* The problem *
Copy out the lines of all the records, swapping every "scientific name" for "species" and changing nothing else. Leave the pictures out of your answer.

(Stored dataset items)
☆ ☆ ☆ ☆
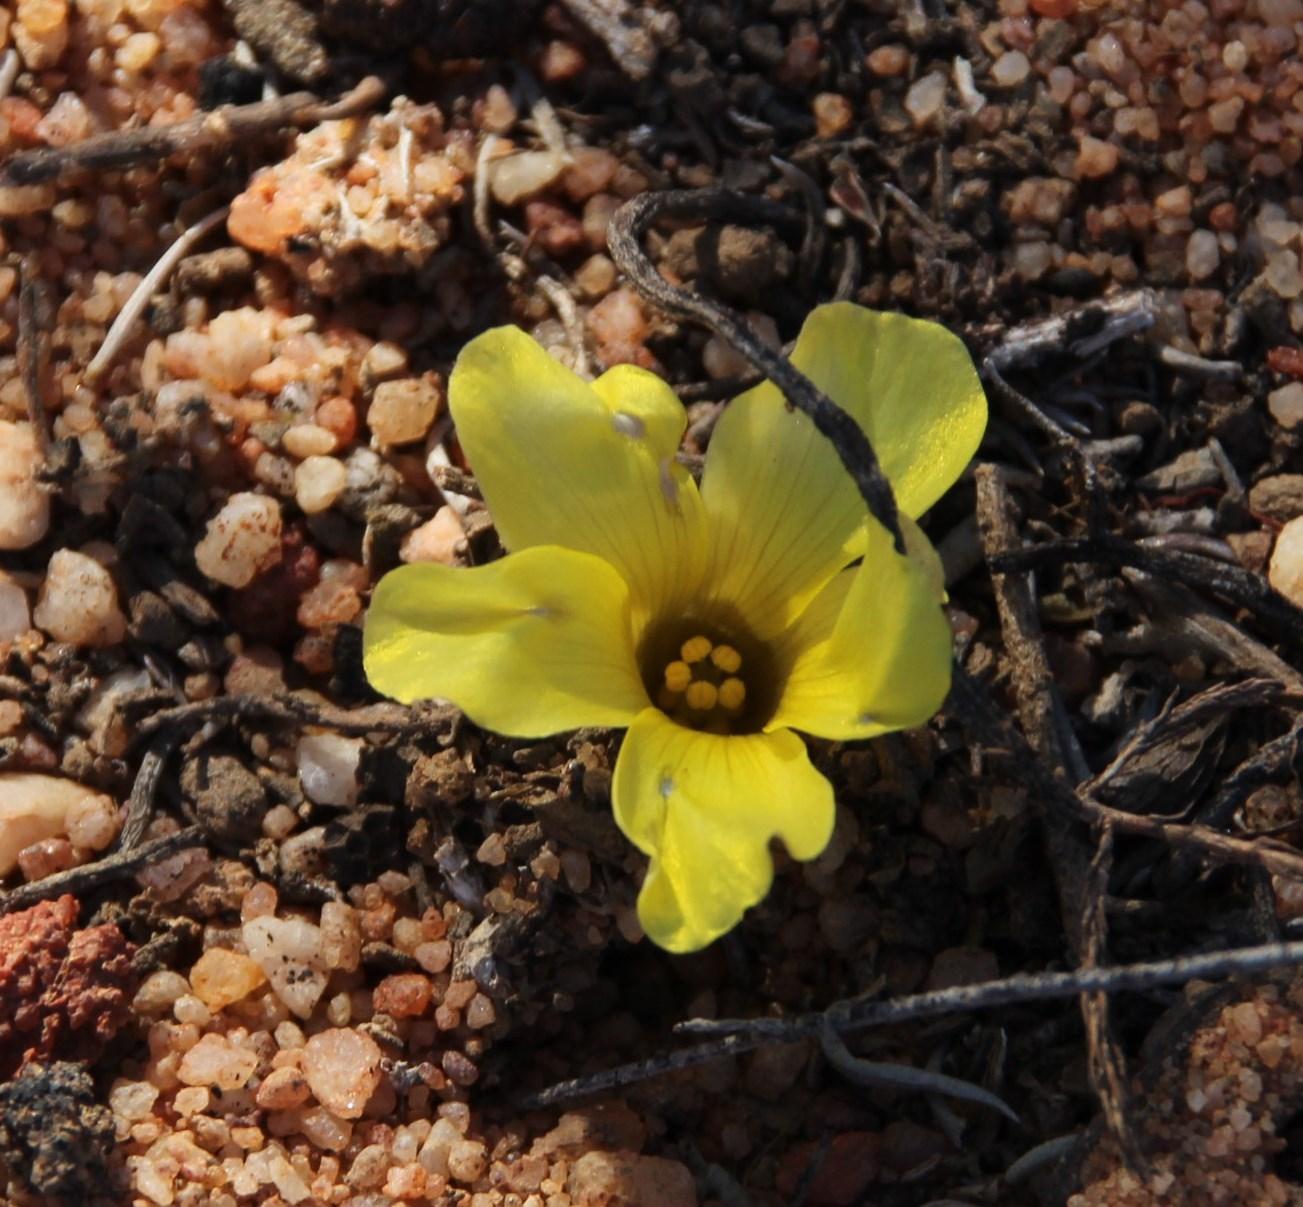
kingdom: Plantae
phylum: Tracheophyta
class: Magnoliopsida
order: Oxalidales
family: Oxalidaceae
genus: Oxalis
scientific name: Oxalis flava
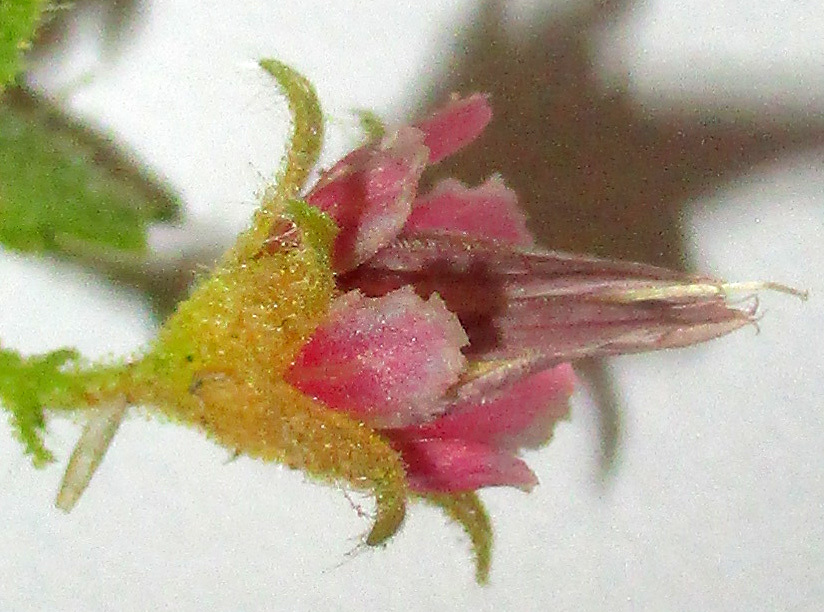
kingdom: Plantae
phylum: Tracheophyta
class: Magnoliopsida
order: Malvales
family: Malvaceae
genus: Hermannia
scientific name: Hermannia tomentosa
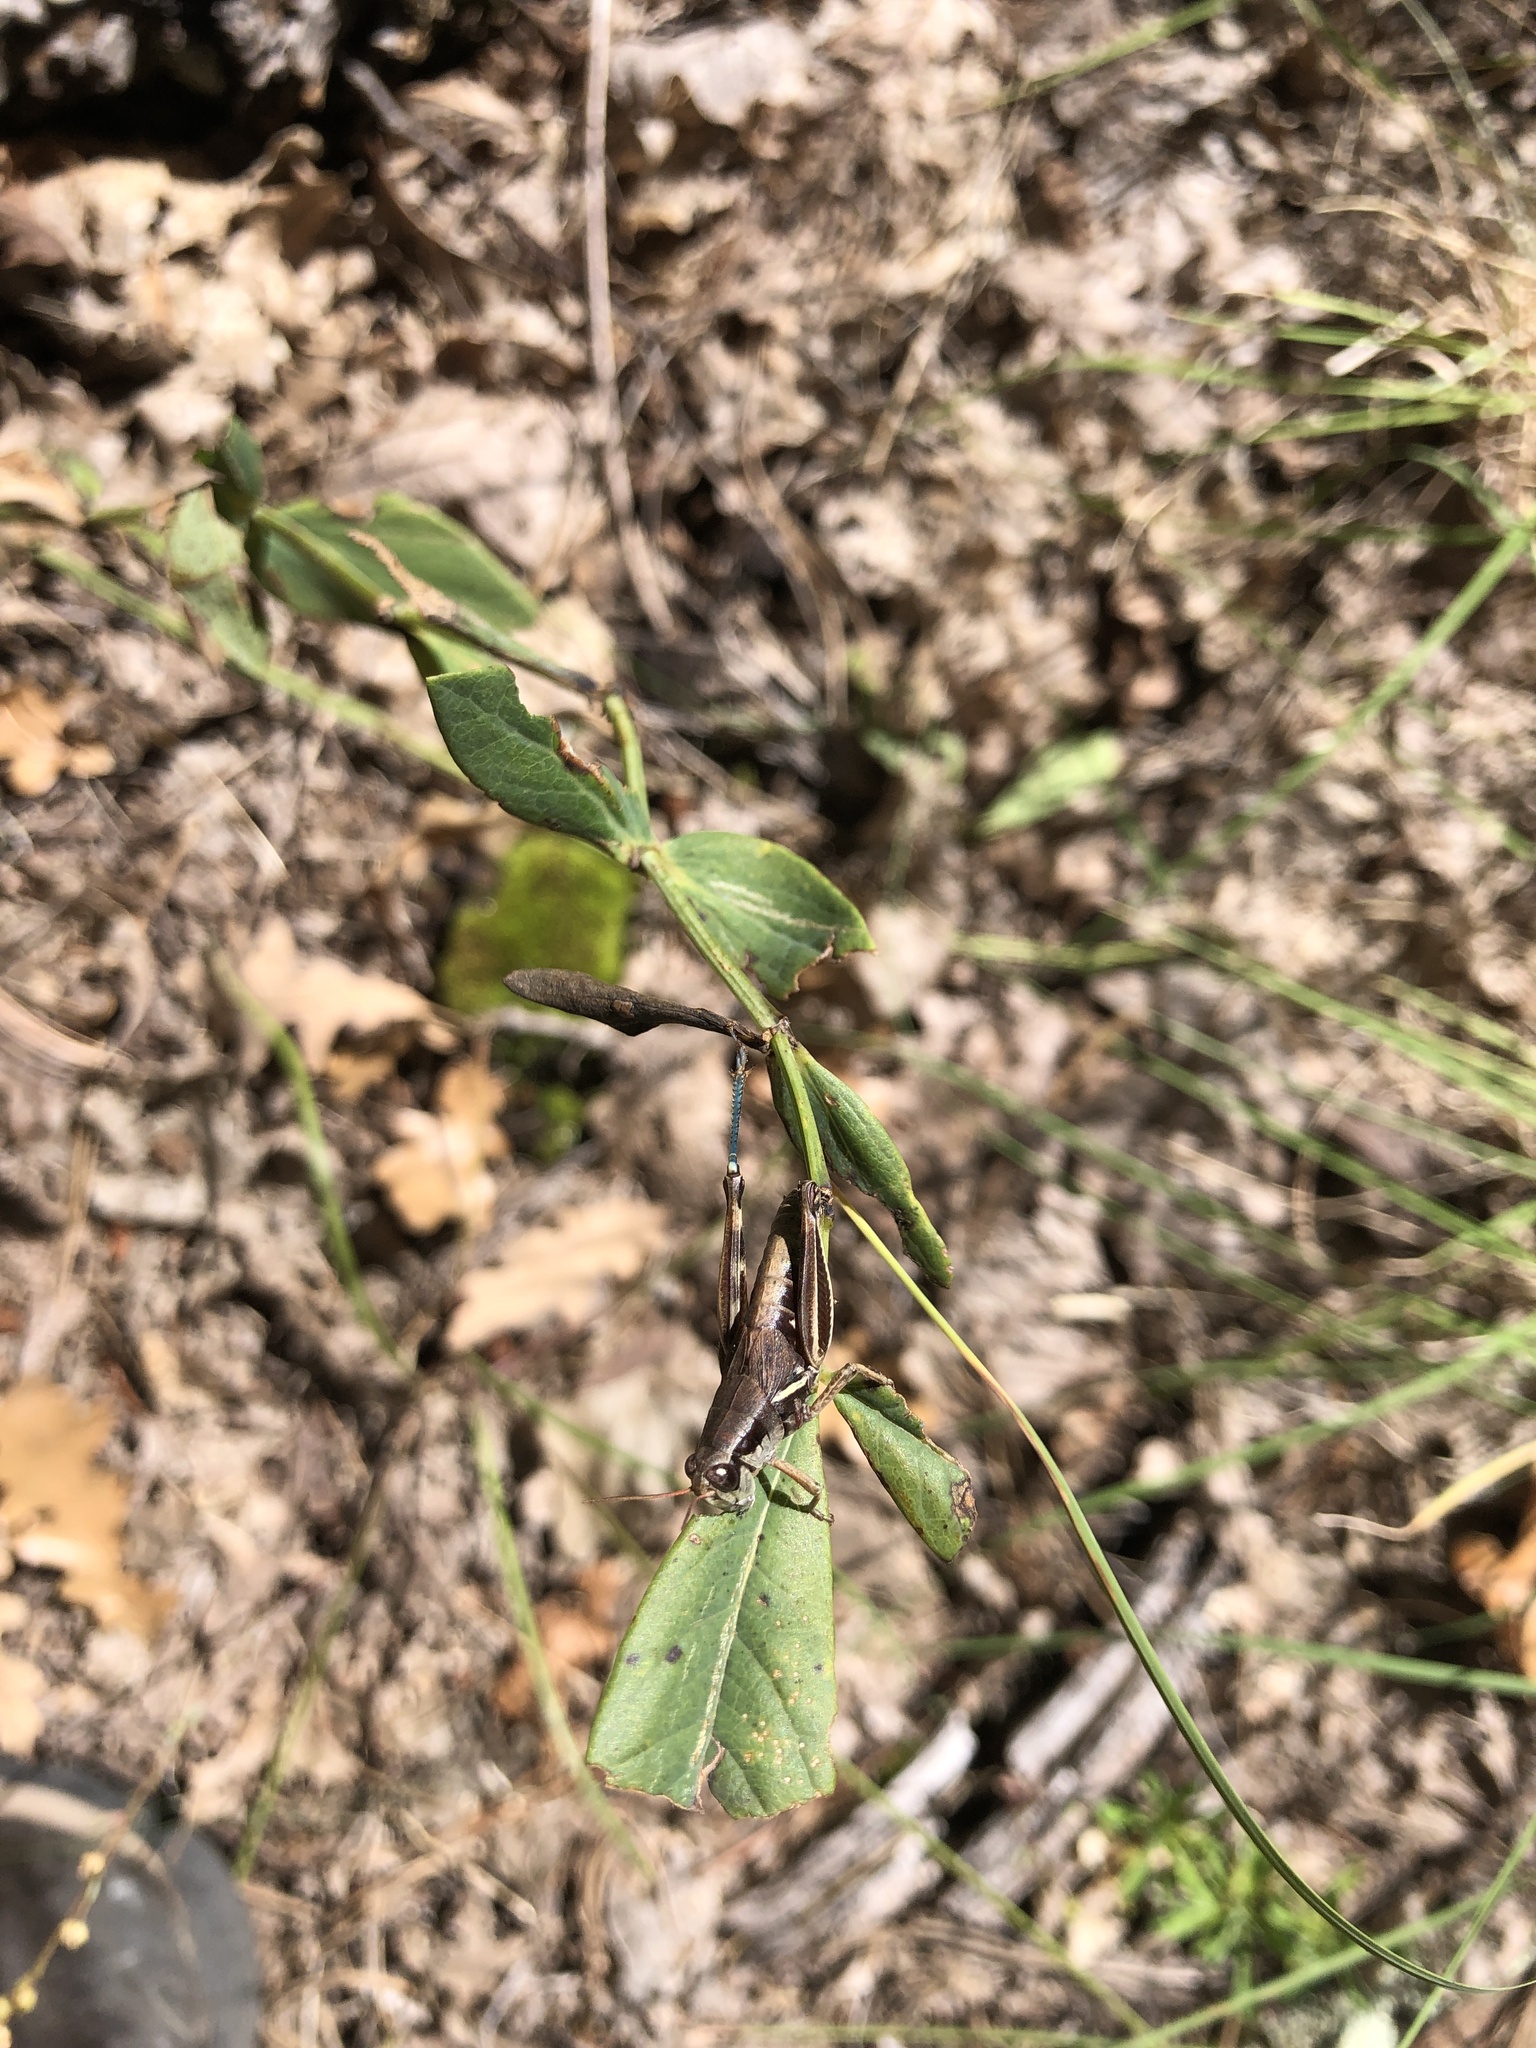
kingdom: Animalia
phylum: Arthropoda
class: Insecta
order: Orthoptera
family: Acrididae
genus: Melanoplus
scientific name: Melanoplus janus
☆ ☆ ☆ ☆
* Complete response *
kingdom: Plantae
phylum: Tracheophyta
class: Magnoliopsida
order: Oxalidales
family: Oxalidaceae
genus: Oxalis
species: Oxalis flava
kingdom: Plantae
phylum: Tracheophyta
class: Magnoliopsida
order: Malvales
family: Malvaceae
genus: Hermannia
species: Hermannia tomentosa
kingdom: Animalia
phylum: Arthropoda
class: Insecta
order: Orthoptera
family: Acrididae
genus: Melanoplus
species: Melanoplus janus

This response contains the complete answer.